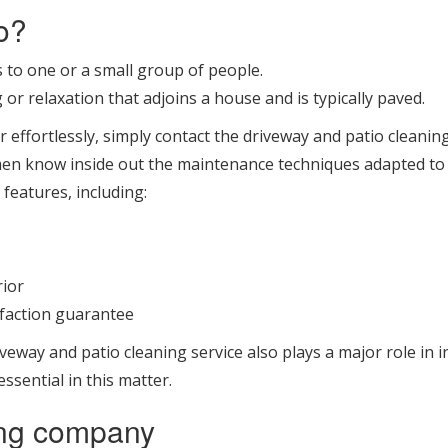
o?
s to one or a small group of people.
 or relaxation that adjoins a house and is typically paved.
r effortlessly, simply contact the driveway and patio clean
men know inside out the maintenance techniques adapted to e
 features, including:
rior
sfaction guarantee
veway and patio cleaning service also plays a major role in 
ssential in this matter.
ing company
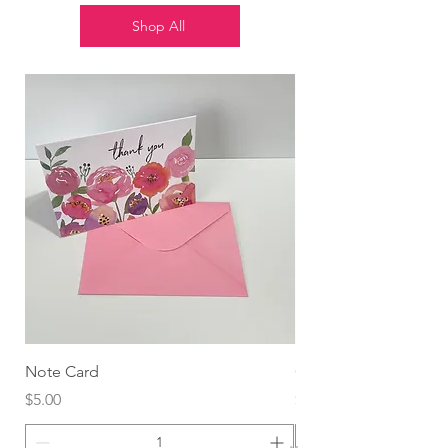
Shop All
Note Card
Globo Foil Corazón
Price
Price
$5.00
$4.99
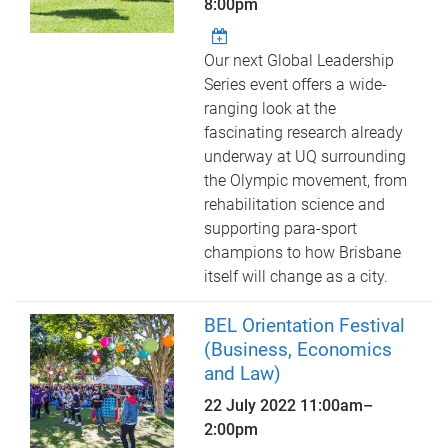
8:00pm
Our next Global Leadership
Series event offers a wide-
ranging look at the
fascinating research already
underway at UQ surrounding
the Olympic movement, from
rehabilitation science and
supporting para-sport
champions to how Brisbane
itself will change as a city.
BEL Orientation Festival
(Business, Economics
and Law)
22 July 2022
11:00am
–
2:00pm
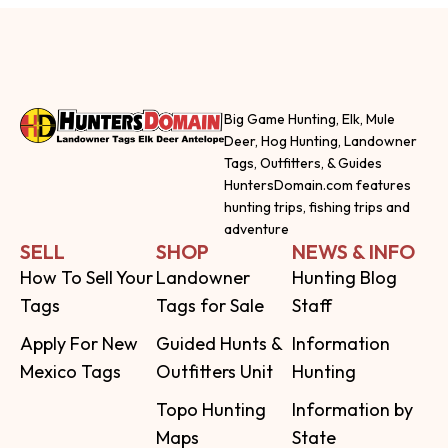
Big Game Hunting, Elk, Mule
Deer, Hog Hunting, Landowner
Tags, Outfitters, & Guides
HuntersDomain.com features
hunting trips, fishing trips and
adventure
SELL
SHOP
NEWS & INFO
How To Sell Your
Landowner
Hunting Blog
Tags
Tags for Sale
Staff
Apply For New
Guided Hunts &
Information
Mexico Tags
Outfitters Unit
Hunting
Topo Hunting
Information by
Maps
State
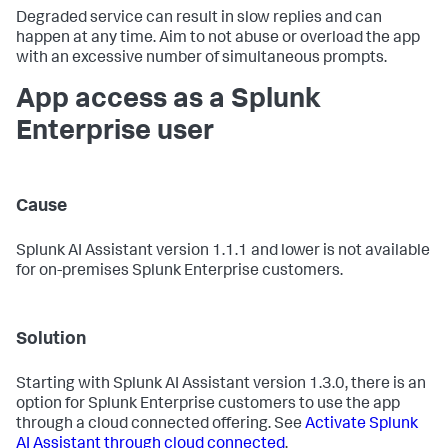
Degraded service can result in slow replies and can
happen at any time. Aim to not abuse or overload the app
with an excessive number of simultaneous prompts.
App access as a Splunk
Enterprise user
Cause
Splunk AI Assistant version 1.1.1 and lower is not available
for on-premises Splunk Enterprise customers.
Solution
Starting with Splunk AI Assistant version 1.3.0, there is an
option for Splunk Enterprise customers to use the app
through a cloud connected offering. See
Activate Splunk
AI Assistant through cloud connected
.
■ ■ ■ ■ ■
What is required —
Without the images, output all the entries exactly as they stand.

Completed task —
o?
s to one or a small group of people.
 or relaxation that adjoins a house and is typically paved.
r effortlessly, simply contact the driveway and patio clean
men know inside out the maintenance techniques adapted to e
 features, including:
rior
sfaction guarantee
veway and patio cleaning service also plays a major role in 
ssential in this matter.
ing company
Shop All
Note Card
Globo Foil Corazón
Price
Price
$5.00
$4.99
8:00pm
Our next Global Leadership
Series event offers a wide-
ranging look at the
fascinating research already
underway at UQ surrounding
the Olympic movement, from
rehabilitation science and
supporting para-sport
champions to how Brisbane
itself will change as a city.
BEL Orientation Festival
(Business, Economics
and Law)
22 July 2022
11:00am
–
2:00pm
Big Game Hunting, Elk, Mule
Deer, Hog Hunting, Landowner
Tags, Outfitters, & Guides
HuntersDomain.com features
hunting trips, fishing trips and
adventure
SELL
SHOP
NEWS & INFO
How To Sell Your
Landowner
Hunting Blog
Tags
Tags for Sale
Staff
Apply For New
Guided Hunts &
Information
Mexico Tags
Outfitters Unit
Hunting
Topo Hunting
Information by
Maps
State
Degraded service can result in slow replies and can
happen at any time. Aim to not abuse or overload the app
with an excessive number of simultaneous prompts.
App access as a Splunk
Enterprise user
Cause
Splunk AI Assistant version 1.1.1 and lower is not available
for on-premises Splunk Enterprise customers.
Solution
Starting with Splunk AI Assistant version 1.3.0, there is an
option for Splunk Enterprise customers to use the app
through a cloud connected offering. See
Activate Splunk
AI Assistant through cloud connected
.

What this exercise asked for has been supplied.